* _Exercise directions_: Could you repeat the records below exactly as written?

* _Records for this task_:
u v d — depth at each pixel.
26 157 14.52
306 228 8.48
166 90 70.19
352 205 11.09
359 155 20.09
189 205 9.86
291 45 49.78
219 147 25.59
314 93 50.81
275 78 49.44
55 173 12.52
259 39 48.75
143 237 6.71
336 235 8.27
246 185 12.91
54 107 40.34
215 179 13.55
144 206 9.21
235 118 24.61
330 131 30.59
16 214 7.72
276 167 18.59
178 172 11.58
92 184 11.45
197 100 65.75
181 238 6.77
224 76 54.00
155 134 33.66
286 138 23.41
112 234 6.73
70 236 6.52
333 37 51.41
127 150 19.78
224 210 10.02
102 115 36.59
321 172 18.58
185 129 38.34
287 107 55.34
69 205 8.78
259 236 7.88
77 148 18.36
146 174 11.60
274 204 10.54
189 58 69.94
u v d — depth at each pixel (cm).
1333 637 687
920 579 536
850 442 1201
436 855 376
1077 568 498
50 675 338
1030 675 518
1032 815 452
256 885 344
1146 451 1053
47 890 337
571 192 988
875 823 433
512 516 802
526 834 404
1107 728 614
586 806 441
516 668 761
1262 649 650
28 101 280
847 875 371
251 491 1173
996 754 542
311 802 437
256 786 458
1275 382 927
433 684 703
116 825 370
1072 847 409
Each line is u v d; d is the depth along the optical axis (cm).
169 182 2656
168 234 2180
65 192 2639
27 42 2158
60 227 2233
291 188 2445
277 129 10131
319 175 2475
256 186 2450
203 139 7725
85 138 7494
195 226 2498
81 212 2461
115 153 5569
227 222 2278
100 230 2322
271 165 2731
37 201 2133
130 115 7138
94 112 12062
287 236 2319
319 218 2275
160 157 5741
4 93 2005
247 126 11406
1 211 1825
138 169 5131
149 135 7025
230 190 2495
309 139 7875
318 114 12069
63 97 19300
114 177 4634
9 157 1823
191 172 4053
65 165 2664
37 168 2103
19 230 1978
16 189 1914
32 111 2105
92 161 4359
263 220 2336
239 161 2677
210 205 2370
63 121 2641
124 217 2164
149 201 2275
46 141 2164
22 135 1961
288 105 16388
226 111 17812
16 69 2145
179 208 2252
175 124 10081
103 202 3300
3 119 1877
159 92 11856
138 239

* _Answer space_:
u v d — depth at each pixel.
26 157 14.52
306 228 8.48
166 90 70.19
352 205 11.09
359 155 20.09
189 205 9.86
291 45 49.78
219 147 25.59
314 93 50.81
275 78 49.44
55 173 12.52
259 39 48.75
143 237 6.71
336 235 8.27
246 185 12.91
54 107 40.34
215 179 13.55
144 206 9.21
235 118 24.61
330 131 30.59
16 214 7.72
276 167 18.59
178 172 11.58
92 184 11.45
197 100 65.75
181 238 6.77
224 76 54.00
155 134 33.66
286 138 23.41
112 234 6.73
70 236 6.52
333 37 51.41
127 150 19.78
224 210 10.02
102 115 36.59
321 172 18.58
185 129 38.34
287 107 55.34
69 205 8.78
259 236 7.88
77 148 18.36
146 174 11.60
274 204 10.54
189 58 69.94
u v d — depth at each pixel (cm).
1333 637 687
920 579 536
850 442 1201
436 855 376
1077 568 498
50 675 338
1030 675 518
1032 815 452
256 885 344
1146 451 1053
47 890 337
571 192 988
875 823 433
512 516 802
526 834 404
1107 728 614
586 806 441
516 668 761
1262 649 650
28 101 280
847 875 371
251 491 1173
996 754 542
311 802 437
256 786 458
1275 382 927
433 684 703
116 825 370
1072 847 409
Each line is u v d; d is the depth along the optical axis (cm).
169 182 2656
168 234 2180
65 192 2639
27 42 2158
60 227 2233
291 188 2445
277 129 10131
319 175 2475
256 186 2450
203 139 7725
85 138 7494
195 226 2498
81 212 2461
115 153 5569
227 222 2278
100 230 2322
271 165 2731
37 201 2133
130 115 7138
94 112 12062
287 236 2319
319 218 2275
160 157 5741
4 93 2005
247 126 11406
1 211 1825
138 169 5131
149 135 7025
230 190 2495
309 139 7875
318 114 12069
63 97 19300
114 177 4634
9 157 1823
191 172 4053
65 165 2664
37 168 2103
19 230 1978
16 189 1914
32 111 2105
92 161 4359
263 220 2336
239 161 2677
210 205 2370
63 121 2641
124 217 2164
149 201 2275
46 141 2164
22 135 1961
288 105 16388
226 111 17812
16 69 2145
179 208 2252
175 124 10081
103 202 3300
3 119 1877
159 92 11856
138 239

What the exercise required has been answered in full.